La classe politique sunnite et de nombreux médias du Golfe tentent d’imputer la responsabilité de la catastrophe au Hezbollah, faut-il prendre ces accusations au sérieux ?

Georges Corm C’est de la pure manipulation politique, ces stocks de nitrate d’ammonium se trouvaient dans le port de Beyrouth depuis des années. La question, c’est de savoir comment on a pu laisser ces matières dangereuses aussi longtemps et dans des conditions de sécurité aussi précaires. Les négligences sont probablement à chercher du côté de la direction du port de Beyrouth.

Le Hezbollah est-il visé par le même discrédit qui frappe la classe politique libanaise ?

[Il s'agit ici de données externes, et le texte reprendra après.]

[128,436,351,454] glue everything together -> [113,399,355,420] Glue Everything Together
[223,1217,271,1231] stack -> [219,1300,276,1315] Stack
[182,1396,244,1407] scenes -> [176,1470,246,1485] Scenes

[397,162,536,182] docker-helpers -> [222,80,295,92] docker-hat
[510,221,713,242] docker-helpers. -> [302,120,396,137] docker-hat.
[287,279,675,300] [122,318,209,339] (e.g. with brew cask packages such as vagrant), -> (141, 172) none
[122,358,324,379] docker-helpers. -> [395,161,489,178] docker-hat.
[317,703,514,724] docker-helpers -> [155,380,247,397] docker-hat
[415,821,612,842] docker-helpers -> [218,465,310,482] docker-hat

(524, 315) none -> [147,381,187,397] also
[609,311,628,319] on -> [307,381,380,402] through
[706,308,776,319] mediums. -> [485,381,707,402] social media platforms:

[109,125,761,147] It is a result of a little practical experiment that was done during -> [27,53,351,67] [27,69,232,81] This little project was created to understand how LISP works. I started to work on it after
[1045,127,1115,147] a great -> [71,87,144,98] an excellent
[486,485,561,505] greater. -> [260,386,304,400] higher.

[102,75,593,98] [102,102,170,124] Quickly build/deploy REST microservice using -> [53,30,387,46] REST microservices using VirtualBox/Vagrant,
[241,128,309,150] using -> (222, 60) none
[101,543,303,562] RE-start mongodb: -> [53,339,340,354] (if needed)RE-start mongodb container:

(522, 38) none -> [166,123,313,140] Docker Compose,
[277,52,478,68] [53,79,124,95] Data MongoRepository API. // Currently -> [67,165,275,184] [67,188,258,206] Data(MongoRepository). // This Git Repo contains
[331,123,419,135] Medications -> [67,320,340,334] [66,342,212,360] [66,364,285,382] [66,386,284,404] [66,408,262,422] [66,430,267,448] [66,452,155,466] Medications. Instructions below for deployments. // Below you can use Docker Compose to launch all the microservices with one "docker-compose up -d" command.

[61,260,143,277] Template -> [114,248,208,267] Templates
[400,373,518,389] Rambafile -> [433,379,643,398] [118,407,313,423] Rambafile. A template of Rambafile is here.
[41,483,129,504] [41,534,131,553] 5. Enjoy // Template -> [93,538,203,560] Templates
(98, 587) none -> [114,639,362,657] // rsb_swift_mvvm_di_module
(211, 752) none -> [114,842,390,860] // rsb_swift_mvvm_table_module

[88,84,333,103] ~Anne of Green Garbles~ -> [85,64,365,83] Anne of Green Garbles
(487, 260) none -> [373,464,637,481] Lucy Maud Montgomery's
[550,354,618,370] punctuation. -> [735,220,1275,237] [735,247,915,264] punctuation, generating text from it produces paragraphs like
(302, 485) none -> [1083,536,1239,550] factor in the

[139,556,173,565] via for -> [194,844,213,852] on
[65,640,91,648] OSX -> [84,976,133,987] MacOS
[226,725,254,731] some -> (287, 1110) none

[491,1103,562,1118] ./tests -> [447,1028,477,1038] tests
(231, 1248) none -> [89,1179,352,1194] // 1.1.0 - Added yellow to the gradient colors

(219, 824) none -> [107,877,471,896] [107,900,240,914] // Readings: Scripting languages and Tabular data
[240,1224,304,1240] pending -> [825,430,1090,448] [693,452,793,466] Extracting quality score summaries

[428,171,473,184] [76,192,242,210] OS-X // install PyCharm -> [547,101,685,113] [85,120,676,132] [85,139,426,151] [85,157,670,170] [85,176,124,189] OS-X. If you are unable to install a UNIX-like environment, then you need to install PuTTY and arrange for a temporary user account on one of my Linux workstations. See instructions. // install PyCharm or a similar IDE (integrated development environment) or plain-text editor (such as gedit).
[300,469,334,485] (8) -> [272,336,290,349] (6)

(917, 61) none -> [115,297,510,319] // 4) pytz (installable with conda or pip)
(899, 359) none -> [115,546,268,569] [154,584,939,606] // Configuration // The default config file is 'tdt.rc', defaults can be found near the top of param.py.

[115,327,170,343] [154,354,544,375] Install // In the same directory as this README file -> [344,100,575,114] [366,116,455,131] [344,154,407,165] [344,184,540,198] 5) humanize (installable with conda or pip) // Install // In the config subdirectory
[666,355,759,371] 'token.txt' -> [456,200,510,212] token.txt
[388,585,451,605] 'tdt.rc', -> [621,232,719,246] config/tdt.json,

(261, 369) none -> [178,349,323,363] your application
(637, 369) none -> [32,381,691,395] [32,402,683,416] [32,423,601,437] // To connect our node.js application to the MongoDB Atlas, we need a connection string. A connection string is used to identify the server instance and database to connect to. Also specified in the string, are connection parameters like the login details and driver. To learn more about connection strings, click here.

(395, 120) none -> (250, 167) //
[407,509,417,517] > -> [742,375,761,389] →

Georges Corm Une bonne partie de la population constate que le « parti de Dieu » a travaillé en étroite collaboration avec le gouvernement de Hariri père d’abord, fils ensuite. Il est donc associé, dans l’esprit de beaucoup, à ce système de corruption généralisée.

Donald Trump manifeste une indifférence totale à la catastrophe que subit le Liban, comment l’expliquer ?

Georges Corm C’est son style habituel ! Et dans l’opinion publique américaine, le Liban est associé au Hezbollah, perçu comme l’instrument de la politique expansionniste de l’Iran. Notre pays souffre de ce statut « d’État tampon », qui existait déjà du temps de la lutte entre les Empires français et britannique. C’est cette situation qui avait provoqué les premiers massacres dans la montagne entre les communautés druze et maronite, qui vivaient jusque-là dans l’entente la plus parfaite.

Vous avez été ministre des Finances du Liban, quelles solutions préconisez-vous pour sortir du marasme actuel ?

Georges Corm Le président Hariri père avait signé des accords de libre-échange qui ont ravagé l’industrie et l’agriculture libanaise. Ces accords doivent être suspendus jusqu’à ce que l’économie libanaise soit redevenue productive. Il est également nécessaire de rétablir nos relations avec la Syrie parce que toutes nos exportations terrestres doivent traverser ce pays. Les Russes et les Allemands nous ont fait des offres pour construire rapidement des centrales électriques, et ces propositions n’ont pas été considérées sérieusement, ce qui est assez scandaleux. Il y a une dizaine d’années, la Chine avait également proposé de développer cette énorme zone industrielle non exploitée qui se trouve à l’entrée de Tripoli, et le gouvernement libanais n’avait pas donné suite.

Qui peut aujourd’hui venir en aide au Liban ?

Georges Corm C’est l’aide de l’Union européenne qui est la plus requise. D’autant que nous avons reçu environ 1,5 million de réfugiés syriens et qu’il y a un veto, dont la responsabilité incombe en grande partie à l’UE, pour les aider à rentrer dans leur pays. Certes, le pays a reçu des subsides, mais ils n’étaient rien par rapport à l’impact de ces réfugiés sur l’économie et les infrastructures libanaises. Toutes les aides sont les bienvenues, y compris celles des pays du Golfe, tant le Liban est aujourd’hui asséché en matière de liquidités. Ceci est dû à la gestion complètement aberrante de la banque centrale libanaise, qui s’est enfermée dans un monde totalement déconnecté de la réalité. Et le maintien du gouverneur de la banque centrale relève clairement d’une volonté américaine. C’est d’ailleurs un problème mondial, y compris dans l’Union européenne : les gouverneurs des banques centrales ne sont redevables de leur gestion à aucun gouvernement.